▶ _WHAT YOU WILL DO_: Which lines in the data contain the word "approximately"? Please copy each of them.

▶ _MATERIAL FOR THIS EXERCISE_:
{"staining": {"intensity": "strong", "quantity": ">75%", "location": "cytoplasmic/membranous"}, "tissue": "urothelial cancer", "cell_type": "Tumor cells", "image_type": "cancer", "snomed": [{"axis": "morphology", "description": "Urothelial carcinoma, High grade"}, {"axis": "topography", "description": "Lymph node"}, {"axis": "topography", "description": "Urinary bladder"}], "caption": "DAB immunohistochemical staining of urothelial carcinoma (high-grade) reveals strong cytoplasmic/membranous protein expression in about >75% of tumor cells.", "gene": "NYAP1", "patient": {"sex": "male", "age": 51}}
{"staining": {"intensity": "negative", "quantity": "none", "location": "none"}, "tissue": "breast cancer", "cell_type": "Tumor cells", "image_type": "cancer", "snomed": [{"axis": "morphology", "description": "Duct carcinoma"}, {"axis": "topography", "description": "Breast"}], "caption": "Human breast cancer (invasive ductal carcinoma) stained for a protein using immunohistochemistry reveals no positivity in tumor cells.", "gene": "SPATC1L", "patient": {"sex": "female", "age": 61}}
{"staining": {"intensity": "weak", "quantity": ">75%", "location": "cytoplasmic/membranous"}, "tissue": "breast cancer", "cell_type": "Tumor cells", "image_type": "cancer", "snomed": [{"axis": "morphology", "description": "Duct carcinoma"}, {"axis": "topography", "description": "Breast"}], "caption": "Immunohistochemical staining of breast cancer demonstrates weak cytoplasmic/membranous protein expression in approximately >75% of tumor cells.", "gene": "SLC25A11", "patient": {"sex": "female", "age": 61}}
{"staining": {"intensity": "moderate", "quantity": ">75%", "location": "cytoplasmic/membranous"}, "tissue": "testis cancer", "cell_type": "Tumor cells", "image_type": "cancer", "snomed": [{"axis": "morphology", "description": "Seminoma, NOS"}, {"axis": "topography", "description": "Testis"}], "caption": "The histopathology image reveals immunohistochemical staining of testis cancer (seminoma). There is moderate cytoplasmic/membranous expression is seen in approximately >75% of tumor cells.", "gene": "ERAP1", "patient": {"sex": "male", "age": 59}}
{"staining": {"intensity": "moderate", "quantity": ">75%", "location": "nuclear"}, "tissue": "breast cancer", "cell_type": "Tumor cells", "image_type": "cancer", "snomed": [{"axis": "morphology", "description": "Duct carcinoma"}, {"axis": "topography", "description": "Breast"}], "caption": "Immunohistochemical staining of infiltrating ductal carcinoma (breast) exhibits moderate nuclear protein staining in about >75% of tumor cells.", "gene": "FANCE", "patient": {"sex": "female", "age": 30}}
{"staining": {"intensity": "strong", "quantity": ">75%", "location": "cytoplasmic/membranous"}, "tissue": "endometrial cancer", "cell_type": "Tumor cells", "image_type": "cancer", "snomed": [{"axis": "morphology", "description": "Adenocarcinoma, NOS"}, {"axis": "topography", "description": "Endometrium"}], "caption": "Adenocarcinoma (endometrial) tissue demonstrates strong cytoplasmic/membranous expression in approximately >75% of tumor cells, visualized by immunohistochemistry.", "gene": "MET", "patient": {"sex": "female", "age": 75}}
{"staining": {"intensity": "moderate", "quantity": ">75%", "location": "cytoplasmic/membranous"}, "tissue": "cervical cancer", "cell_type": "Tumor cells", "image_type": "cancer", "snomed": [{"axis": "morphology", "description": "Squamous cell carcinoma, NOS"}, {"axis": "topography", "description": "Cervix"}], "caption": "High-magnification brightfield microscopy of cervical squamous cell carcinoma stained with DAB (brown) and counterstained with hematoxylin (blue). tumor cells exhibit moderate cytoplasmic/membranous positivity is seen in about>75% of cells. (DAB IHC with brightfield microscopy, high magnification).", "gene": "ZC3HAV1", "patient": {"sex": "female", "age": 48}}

▶ _WRITTEN RESPONSE_:
{"staining": {"intensity": "weak", "quantity": ">75%", "location": "cytoplasmic/membranous"}, "tissue": "breast cancer", "cell_type": "Tumor cells", "image_type": "cancer", "snomed": [{"axis": "morphology", "description": "Duct carcinoma"}, {"axis": "topography", "description": "Breast"}], "caption": "Immunohistochemical staining of breast cancer demonstrates weak cytoplasmic/membranous protein expression in approximately >75% of tumor cells.", "gene": "SLC25A11", "patient": {"sex": "female", "age": 61}}
{"staining": {"intensity": "moderate", "quantity": ">75%", "location": "cytoplasmic/membranous"}, "tissue": "testis cancer", "cell_type": "Tumor cells", "image_type": "cancer", "snomed": [{"axis": "morphology", "description": "Seminoma, NOS"}, {"axis": "topography", "description": "Testis"}], "caption": "The histopathology image reveals immunohistochemical staining of testis cancer (seminoma). There is moderate cytoplasmic/membranous expression is seen in approximately >75% of tumor cells.", "gene": "ERAP1", "patient": {"sex": "male", "age": 59}}
{"staining": {"intensity": "strong", "quantity": ">75%", "location": "cytoplasmic/membranous"}, "tissue": "endometrial cancer", "cell_type": "Tumor cells", "image_type": "cancer", "snomed": [{"axis": "morphology", "description": "Adenocarcinoma, NOS"}, {"axis": "topography", "description": "Endometrium"}], "caption": "Adenocarcinoma (endometrial) tissue demonstrates strong cytoplasmic/membranous expression in approximately >75% of tumor cells, visualized by immunohistochemistry.", "gene": "MET", "patient": {"sex": "female", "age": 75}}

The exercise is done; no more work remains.